++++ PASSAGE GIVEN ++++
The theatre was enormous and was one of the largest in New Jersey. It was cut into three and later four screens in the late-1980’s and early-1990’s.

“It is my general recollection however that the extravagent interior is still under modern covering… and a small part of the ceiling (with egg and dart moulding) can be seen peeking out of the dropped ceiling in one of the rooms. It is a candidate for restoration for sure, and it is in a very progressive town that gets behind these sort of things. The theater is still a huge success as a 4-plex and there is little chance of it going out of business.”

Contributed by John

Recent comments (view all 37 comments)

kencmcintyre on April 11, 2009 at 2:16 pm

Here is another life photo, circa 1953:

poland626 on January 11, 2010 at 5:05 pm

I think I overheard the manager talking about having Clearview start to buy this theater but I’m not sure. This was a few months ago, like October

The only good theater, IMO, is the one that has the 3D projection. The screen isn’t the biggest but it has the best sound in the whole theater and every other screen has crappy sound quality but I still go here because it’s the closest place with big screens.

John on November 26, 2011 at 7:45 pm

I posted some pictures including a handbill from 1936, some exterior shots from 60’s/70’s, an interior shot from about 5 years ago (Manager let me pop a ceiling tile and shoot the original ceiling)… and best of all, Bill Bojangles Robinson on stage in the 1940’s. Yes, that is Mr. Bojangles, and the show is “The Hot Mikado”. Glory days of the Maplewood Theater were the early 40’s that’s for sure.
++++
TASK GOAL ▸
Summarize the passage on the Maplewood Theater in three sentences.
++++ SOURCE MATERIAL ++++
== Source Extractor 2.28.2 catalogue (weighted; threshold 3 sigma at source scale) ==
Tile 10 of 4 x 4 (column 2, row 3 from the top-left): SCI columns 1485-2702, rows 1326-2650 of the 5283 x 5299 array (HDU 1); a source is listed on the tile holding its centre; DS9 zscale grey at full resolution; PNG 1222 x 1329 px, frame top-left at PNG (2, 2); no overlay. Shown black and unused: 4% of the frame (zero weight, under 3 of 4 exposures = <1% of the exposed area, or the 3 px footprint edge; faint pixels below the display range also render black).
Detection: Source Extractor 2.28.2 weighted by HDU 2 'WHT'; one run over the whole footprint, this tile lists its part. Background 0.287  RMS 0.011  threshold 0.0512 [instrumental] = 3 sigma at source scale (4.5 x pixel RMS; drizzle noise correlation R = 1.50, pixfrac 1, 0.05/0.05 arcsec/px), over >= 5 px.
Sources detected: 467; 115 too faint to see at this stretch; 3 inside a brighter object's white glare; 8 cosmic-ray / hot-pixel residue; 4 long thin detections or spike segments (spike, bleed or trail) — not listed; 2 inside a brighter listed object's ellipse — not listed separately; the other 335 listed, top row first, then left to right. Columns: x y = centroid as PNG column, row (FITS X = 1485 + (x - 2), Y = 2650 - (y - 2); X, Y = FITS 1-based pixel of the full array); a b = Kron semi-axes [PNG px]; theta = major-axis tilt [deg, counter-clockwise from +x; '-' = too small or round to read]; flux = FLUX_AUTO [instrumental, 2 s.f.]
++++
COMPLETED TASK ▸
The Maplewood Theater, once one of the largest in New Jersey, was divided into three and later four screens in the late 1980s and early 1990s. Its original ornate interior is believed to remain under modern covering, with part of the old ceiling visible above a dropped ceiling, and the 4-plex is still very successful. Commenters note that only the 3D-projection screen has good sound and share photos, including a 1936 handbill and Bill "Bojangles" Robinson on stage in the 1940s, the theater's glory days.